● WHAT NEEDS TO BE DONE
Search the listing for the word "communication". Copy every line where it is found.

● MATERIAL FOR THE TASK
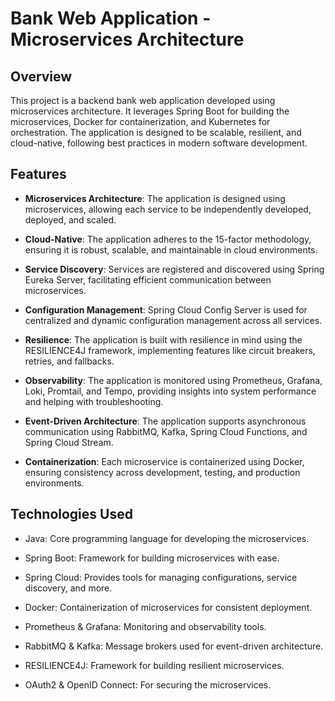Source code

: 
# Bank Web Application - Microservices Architecture
## Overview

This project is a backend bank web application developed using microservices architecture. It leverages Spring Boot for building the microservices, Docker for containerization, and Kubernetes for orchestration. The application is designed to be scalable, resilient, and cloud-native, following best practices in modern software development.

## Features

* **Microservices Architecture**: The application is designed using microservices, allowing each service to be independently developed, deployed, and scaled.

* **Cloud-Native**: The application adheres to the 15-factor methodology, ensuring it is robust, scalable, and maintainable in cloud environments.

* **Service Discovery**: Services are registered and discovered using Spring Eureka Server, facilitating efficient communication between microservices.

* **Configuration Management**: Spring Cloud Config Server is used for centralized and dynamic configuration management across all services.

* **Resilience**: The application is built with resilience in mind using the RESILIENCE4J framework, implementing features like circuit breakers, retries, and fallbacks.

* **Observability**: The application is monitored using Prometheus, Grafana, Loki, Promtail, and Tempo, providing insights into system performance and helping with troubleshooting.

* **Event-Driven Architecture**: The application supports asynchronous communication using RabbitMQ, Kafka, Spring Cloud Functions, and Spring Cloud Stream.

* **Containerization**: Each microservice is containerized using Docker, ensuring consistency across development, testing, and production environments.



## Technologies Used

    
* Java: Core programming language for developing the microservices.
    
* Spring Boot: Framework for building microservices with ease.
    
* Spring Cloud: Provides tools for managing configurations, service discovery, and more.
    
* Docker: Containerization of microservices for consistent deployment.
    
* Prometheus & Grafana: Monitoring and observability tools.
    
* RabbitMQ & Kafka: Message brokers used for event-driven architecture.
    
* RESILIENCE4J: Framework for building resilient microservices.
    
* OAuth2 & OpenID Connect: For securing the microservices.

● ANSWER SECTION
* **Service Discovery**: Services are registered and discovered using Spring Eureka Server, facilitating efficient communication between microservices.
* **Event-Driven Architecture**: The application supports asynchronous communication using RabbitMQ, Kafka, Spring Cloud Functions, and Spring Cloud Stream.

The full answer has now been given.